Сам Андрей Иванович Ушаков умолял государыню помиловать баронессу Лилиенфельд ввиду ее молодости. Но государыня отказалась отпустить Софью. Мою благодетельницу Наталью Федоровну пороли кнутом, а потом вставили в рот распорку, вытащили язык, и… рядом были привязаны Софья и ее муж. Я слышала, что он попросил в виде особой милости принять на себя и удары, предназначенные для его супруги. Спасся и брат Софьи князь Иван Одоевский
[123]. Хотя и на него завели дело. Я тоже поначалу была под подозрением, но Андрей Иванович тут встал горой, ибо по крайней младости Наталья Федоровна не допускала меня до серьезных дел. Впрочем, я ведь до сих пор не знаю, были ли там какие-нибудь дела.
– Не нам судить, – при упоминании имени учителя Шешковский проникся невольной симпатией к юной княжне.
– Я знаю, Ушаков надеялся повлиять на государыню через мать Софьи Васильевны княгиню Одоевскую
[124], в чьем ведении были все туалеты Елизаветы Петровны, но той удалось отстоять только сына. А Софью с мужем отправили в Томск.
– Простите, но почему вы рассказываете все это теперь? – встрепенулся Шешковский. Вдруг показалось, что коварная княгиня специально усыпила его бдительность и теперь, точно болотная нечисть, заводит сонного в глушь лесную. – Какое это имеет отношение к отравленному Чоглокову?
– Ах, простите, я просто хотела сказать, что когда я потеряла всех, кто мне был дорог, судьба послала мне принцессу Фредерику, и я сразу поняла, что не позволю отобрать еще и ее! Если бы Чоглоков осуществил задуманное, ну, вы, несомненно, осведомлены, о чем я.
– Чоглокова следовало судить и публично казнить, – отрезал Шешковский, – вы подарили ему слишком легкую смерть. А теперь судить будут вас.

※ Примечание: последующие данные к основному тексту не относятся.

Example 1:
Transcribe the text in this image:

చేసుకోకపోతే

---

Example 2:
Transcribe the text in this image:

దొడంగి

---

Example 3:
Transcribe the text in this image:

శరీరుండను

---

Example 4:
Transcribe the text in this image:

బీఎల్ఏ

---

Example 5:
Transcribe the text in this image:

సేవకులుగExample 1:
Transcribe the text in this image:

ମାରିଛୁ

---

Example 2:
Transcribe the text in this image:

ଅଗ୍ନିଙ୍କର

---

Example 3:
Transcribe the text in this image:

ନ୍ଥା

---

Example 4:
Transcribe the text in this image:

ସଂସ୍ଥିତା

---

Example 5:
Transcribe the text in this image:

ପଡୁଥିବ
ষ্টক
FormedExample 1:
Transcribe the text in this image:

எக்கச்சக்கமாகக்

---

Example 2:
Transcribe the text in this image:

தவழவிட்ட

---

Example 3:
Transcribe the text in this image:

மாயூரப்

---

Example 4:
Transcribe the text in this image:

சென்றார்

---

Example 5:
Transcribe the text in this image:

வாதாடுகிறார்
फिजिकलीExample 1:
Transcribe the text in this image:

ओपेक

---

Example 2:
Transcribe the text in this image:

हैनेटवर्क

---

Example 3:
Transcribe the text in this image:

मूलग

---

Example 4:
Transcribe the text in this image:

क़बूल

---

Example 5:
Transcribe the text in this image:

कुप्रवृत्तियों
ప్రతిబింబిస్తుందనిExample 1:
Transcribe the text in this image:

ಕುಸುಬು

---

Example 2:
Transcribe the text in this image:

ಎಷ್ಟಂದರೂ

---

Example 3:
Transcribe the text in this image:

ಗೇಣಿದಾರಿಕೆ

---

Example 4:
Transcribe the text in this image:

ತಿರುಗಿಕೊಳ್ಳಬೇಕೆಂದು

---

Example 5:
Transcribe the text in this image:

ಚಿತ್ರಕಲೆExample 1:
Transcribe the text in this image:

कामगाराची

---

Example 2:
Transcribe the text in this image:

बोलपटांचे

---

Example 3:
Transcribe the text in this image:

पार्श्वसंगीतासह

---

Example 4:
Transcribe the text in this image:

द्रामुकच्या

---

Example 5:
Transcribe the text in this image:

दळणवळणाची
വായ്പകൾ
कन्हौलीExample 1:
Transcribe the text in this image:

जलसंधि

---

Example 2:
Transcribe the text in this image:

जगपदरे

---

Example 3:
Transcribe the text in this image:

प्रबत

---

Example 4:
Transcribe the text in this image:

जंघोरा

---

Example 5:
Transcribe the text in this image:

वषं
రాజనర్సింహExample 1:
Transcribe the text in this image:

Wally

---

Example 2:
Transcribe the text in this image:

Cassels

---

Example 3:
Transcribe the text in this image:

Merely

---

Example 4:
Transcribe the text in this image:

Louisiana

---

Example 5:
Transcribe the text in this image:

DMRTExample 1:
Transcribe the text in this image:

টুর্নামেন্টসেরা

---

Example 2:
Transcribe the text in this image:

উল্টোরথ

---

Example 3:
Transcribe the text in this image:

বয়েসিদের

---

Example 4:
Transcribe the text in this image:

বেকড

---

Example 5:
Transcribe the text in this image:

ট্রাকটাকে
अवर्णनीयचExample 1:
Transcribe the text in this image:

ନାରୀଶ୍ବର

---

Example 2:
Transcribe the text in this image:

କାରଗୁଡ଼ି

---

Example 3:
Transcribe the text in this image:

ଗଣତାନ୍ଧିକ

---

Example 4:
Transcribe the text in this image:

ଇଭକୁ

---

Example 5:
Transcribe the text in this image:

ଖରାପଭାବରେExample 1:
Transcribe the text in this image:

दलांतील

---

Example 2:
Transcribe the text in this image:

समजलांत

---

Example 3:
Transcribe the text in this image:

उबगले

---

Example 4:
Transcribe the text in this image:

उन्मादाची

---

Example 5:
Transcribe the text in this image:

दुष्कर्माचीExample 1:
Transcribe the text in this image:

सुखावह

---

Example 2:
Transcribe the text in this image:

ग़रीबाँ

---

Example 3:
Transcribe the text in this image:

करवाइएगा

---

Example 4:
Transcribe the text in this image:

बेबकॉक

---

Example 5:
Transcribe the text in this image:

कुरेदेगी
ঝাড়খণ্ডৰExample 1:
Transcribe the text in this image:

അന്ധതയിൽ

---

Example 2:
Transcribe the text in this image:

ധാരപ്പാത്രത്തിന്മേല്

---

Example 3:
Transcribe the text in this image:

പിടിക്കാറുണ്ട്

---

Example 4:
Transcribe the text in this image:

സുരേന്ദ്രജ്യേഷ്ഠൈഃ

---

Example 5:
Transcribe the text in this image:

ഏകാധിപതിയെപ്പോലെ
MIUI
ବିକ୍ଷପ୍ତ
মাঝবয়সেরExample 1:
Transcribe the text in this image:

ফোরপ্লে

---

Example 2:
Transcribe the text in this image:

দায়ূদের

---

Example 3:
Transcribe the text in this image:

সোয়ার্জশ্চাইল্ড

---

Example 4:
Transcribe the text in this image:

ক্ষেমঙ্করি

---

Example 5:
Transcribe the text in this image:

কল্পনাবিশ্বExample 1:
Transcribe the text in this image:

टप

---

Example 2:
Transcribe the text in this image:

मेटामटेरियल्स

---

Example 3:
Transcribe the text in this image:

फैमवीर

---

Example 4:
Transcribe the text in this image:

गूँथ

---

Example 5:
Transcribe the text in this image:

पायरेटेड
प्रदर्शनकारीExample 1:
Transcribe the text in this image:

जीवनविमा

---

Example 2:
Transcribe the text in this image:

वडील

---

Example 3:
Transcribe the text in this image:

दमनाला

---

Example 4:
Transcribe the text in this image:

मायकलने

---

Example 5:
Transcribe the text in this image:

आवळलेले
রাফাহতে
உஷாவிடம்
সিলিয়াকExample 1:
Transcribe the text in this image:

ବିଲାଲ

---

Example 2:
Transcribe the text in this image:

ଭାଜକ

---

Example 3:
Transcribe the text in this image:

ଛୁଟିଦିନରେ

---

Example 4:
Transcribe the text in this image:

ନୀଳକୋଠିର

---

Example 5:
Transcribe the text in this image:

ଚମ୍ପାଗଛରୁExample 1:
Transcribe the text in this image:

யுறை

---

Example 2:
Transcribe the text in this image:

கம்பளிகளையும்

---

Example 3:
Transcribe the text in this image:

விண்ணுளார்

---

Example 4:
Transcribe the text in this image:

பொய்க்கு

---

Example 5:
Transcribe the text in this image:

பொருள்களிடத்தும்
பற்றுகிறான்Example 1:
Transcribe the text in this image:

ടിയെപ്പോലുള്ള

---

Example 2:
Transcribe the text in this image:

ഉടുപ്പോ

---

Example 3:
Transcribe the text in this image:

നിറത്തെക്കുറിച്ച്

– Пусть судят. Но если бы Николай Наумович повредил Екатерине Алексеевне, если бы он повредил ребенку?!
Шешковский почувствовал могильный холод.
– Екатерина Алексеевна потребовала, чтобы ни я, ни Мария Семеновна не смели жаловаться государыне или Петру Федоровичу, ей было стыдно, что в ее же доме на нее было совершено гнусное покушение. Но если не сообщить, он остался бы безнаказанным. Более того, Николай Наумович и его супруга считаются как бы нашими авгурами. Они имеют право приходить и уходить в любое удобное для них время, могут запереть на ключ великого князя или оставить без сладкого великую княгиню. Одно слово Екатерины Алексеевны, и Чоглокова бы казнили, полагаю, Елизавета Петровна отменила бы ради такого случая запрет на смертные казни, но… Екатерина Алексеевна испугалась огласки.
Шешковский подергал за шнурок для вызова слуг и потребовал принести графин воды. Когда лакей выполнил приказ и закрыл за собой дверь, Мария Яковлевна продолжила.